Sri Mulyani berdalih, meski belakangan harga ICP mengalami tren penurunan, tetapi dalam perhitungan rata-rata harganya masih sekitaran USD 97 per barel. Dari angka tersebut, alokasi pemerintah yang Rp502,4 triliun itu pun masih belum cukup untuk memenuhi kebutuhan sampai akhir tahun.
Kenaikan BBM ini sangat menyakiti hati rakyat, karena berdampak pada daya beli masyarakat. Dengan naiknya harga BBM, otomatis harga-harga komoditas lain pun akan ikut naik. Sebelum BBM naik, harga-harga bahan pokok sudah naik, apalagi setelah BBM naik. Yang lebih miris lagi adalah ketika Menteri Sri Mulyani mengatakan, jika subsidi untuk BBM sudah terlalu tinggi dan membebani negara, sementara untuk pembangunan infrastruktur seperti IKN dan pembangunan kereta api cepat, pemerintah justru mengambil anggaran dari APBN dan merasa kalau itu tidak membebani negara.
Efek domino akibat kenaikan harga BBM ini bagi masyarakat akan semakin menambah berat beban kehidupan mereka, yang tidak dapat ditutupi dengan bantuan sosial (BLT BBM) yang dijanjikan oleh pemerintah, senilai total Rp600.000, dalam dua kali penyaluran di bulan September dan Desember 2022. Selain itu, BLT ini pun hanya diperuntukkan bagi individu tertentu di dalam masyarakat, yang juga sering tidak tepat sasaran, tidak bagi semua rakyat, sementara efek kenaikan BBM terkena kepada semua rakyat, tanpa kecuali. Maka BLT tidak akan mampu mengatasi dampak kenaikan BBM.
Padahal, BBM merupakan salah satu kebutuhan rakyat yang sangat penting. Namun, dalam sistem kapitalisme ini, rakyat harus dibebani harga yang tinggi untuk memperolehnya. Hal ini disebabkan karena kesalahan dalam pengelolaan barang tambang, termasuk minyak bumi, sebagai bahan dasar BBM, yaitu liberalisasi.

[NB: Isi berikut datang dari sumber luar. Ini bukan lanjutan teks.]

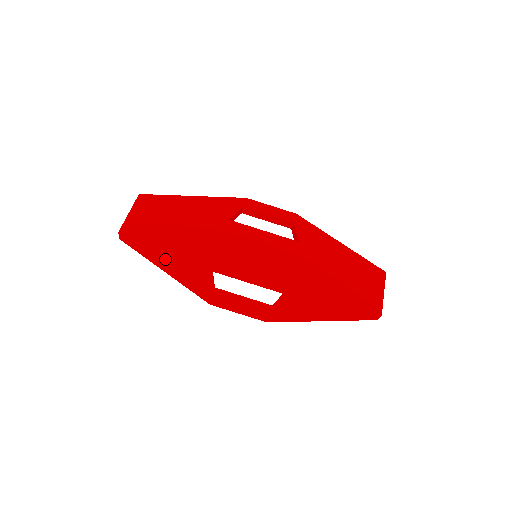
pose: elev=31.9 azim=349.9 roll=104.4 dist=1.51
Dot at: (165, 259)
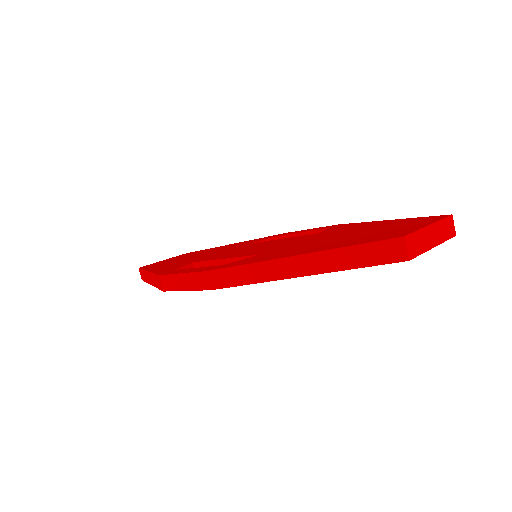
Dot at: occluded
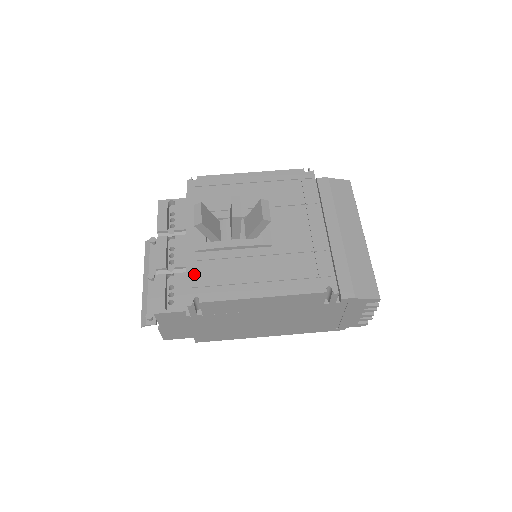
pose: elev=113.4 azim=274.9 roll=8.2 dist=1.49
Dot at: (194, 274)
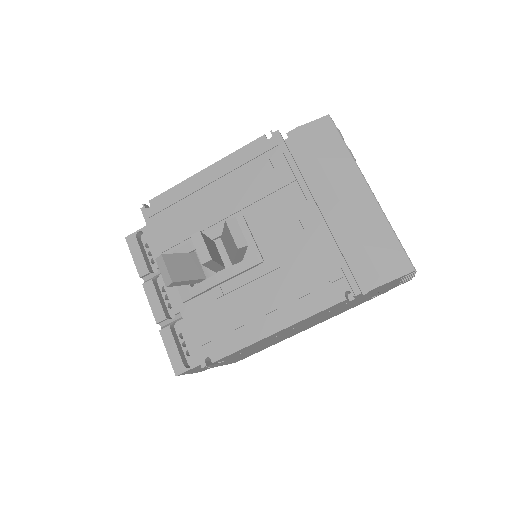
Dot at: (194, 330)
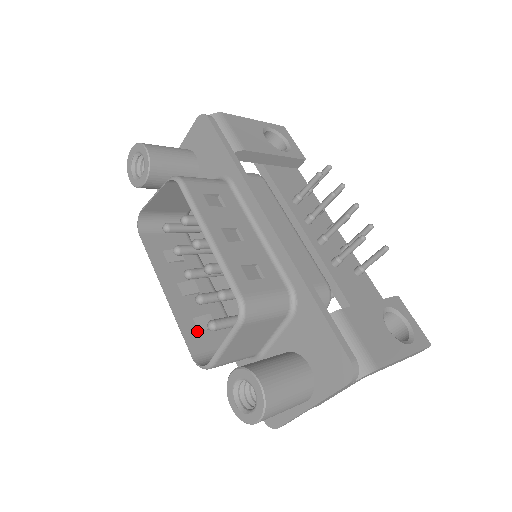
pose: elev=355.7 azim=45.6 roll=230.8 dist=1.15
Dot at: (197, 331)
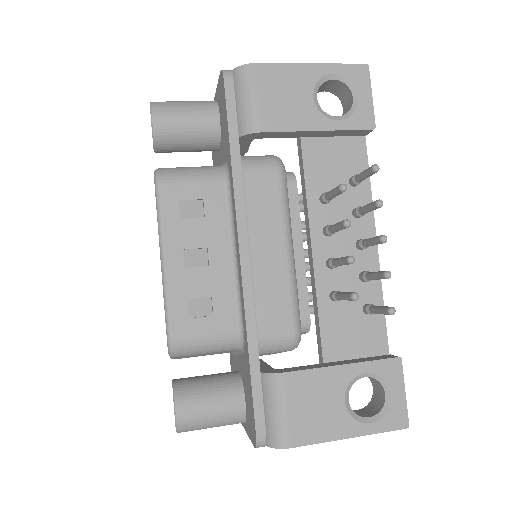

Penguasa memberikan kebebasan pengelolaan SDA kepada korporasi, dengan dalih investasi, baik lokal maupun asing, berorientasi pada bisnis, sehingga hanya berhitung untung-rugi. Wajar jika alasan kenaikan BBM ini hanya didasarkan pada ketidakinginan para pengelola mengalami kerugian, sehingga harganya harus dinaikkan, sekalipun akan memberatkan rakyat. Inilah hakikat sistem kapitalisme, diterapkan hanya untuk memenuhi kepentingan para kapital.
Hal ini sangat berbeda dengan sistem Islam. Allah SWT telah mengatur tata kelola sumber daya alam yang merupakan kepemilikan umum, dan menjadi hajat hidup publik. Salah satunya adalah minyak bumi, sebagai bahan dasar dari BBM.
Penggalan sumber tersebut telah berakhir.